Source data
▽

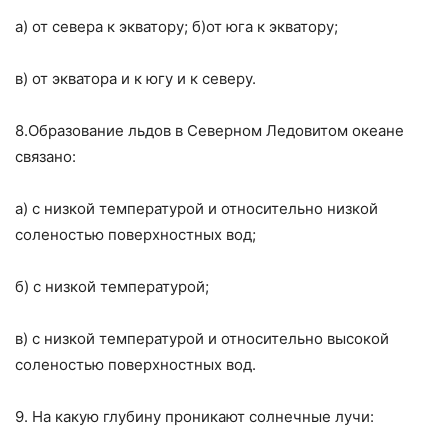
а) от севера к экватору; б)от юга к экватору;
в) от экватора и к югу и к северу.
8.Образование льдов в Северном Ледовитом океане
связано:
а) с низкой температурой и относительно низкой
соленостью поверхностных вод;
б) с низкой температурой;
в) с низкой температурой и относительно высокой
соленостью поверхностных вод.
9. На какую глубину проникают солнечные лучи:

△

- Problem to solve
Say how many of the lines above include the word "низкой", giving the figure alone.

- Exercise response
3